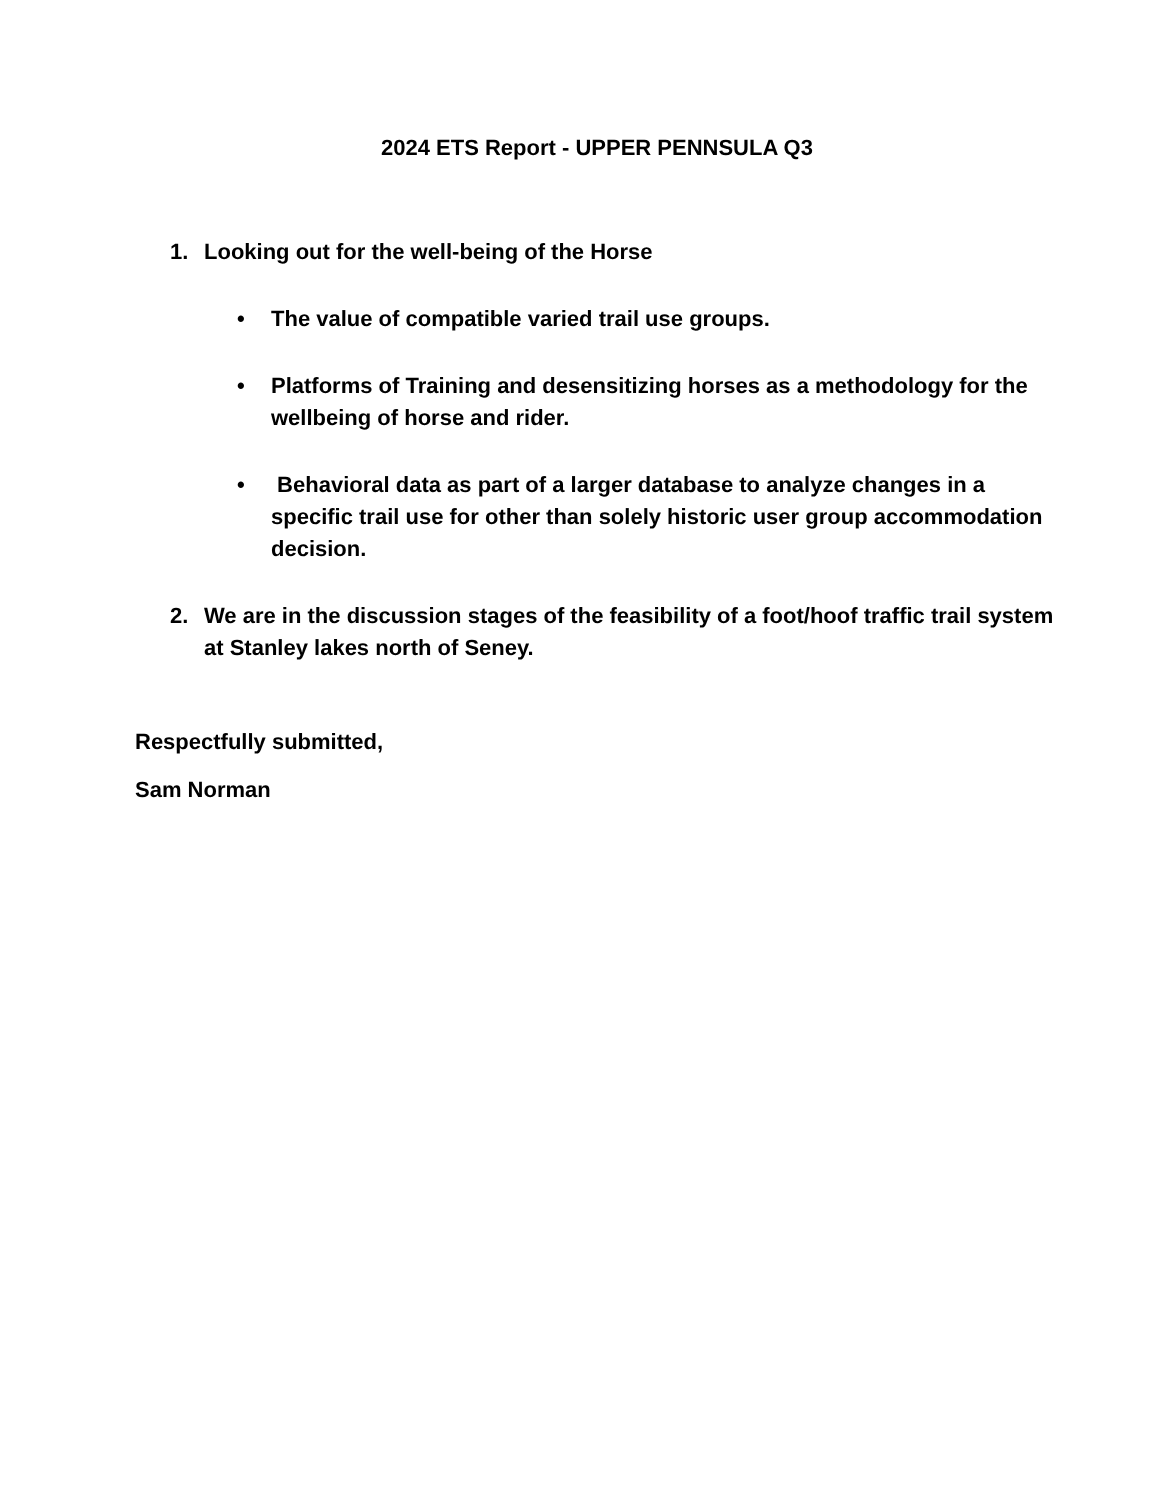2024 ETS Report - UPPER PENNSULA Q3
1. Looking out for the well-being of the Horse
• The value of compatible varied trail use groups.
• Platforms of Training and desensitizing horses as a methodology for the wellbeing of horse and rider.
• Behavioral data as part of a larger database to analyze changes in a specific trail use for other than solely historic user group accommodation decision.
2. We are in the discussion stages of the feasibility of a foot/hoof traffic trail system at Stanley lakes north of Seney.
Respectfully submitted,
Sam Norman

-- -- --

## EXERCISE PROMPT
Output exactly the lines between the one containing "2. We are in" and the final line above, both inclusive.

## YOUR SOLUTION
2. We are in the discussion stages of the feasibility of a foot/hoof traffic trail system at Stanley lakes north of Seney.
Respectfully submitted,
Sam Norman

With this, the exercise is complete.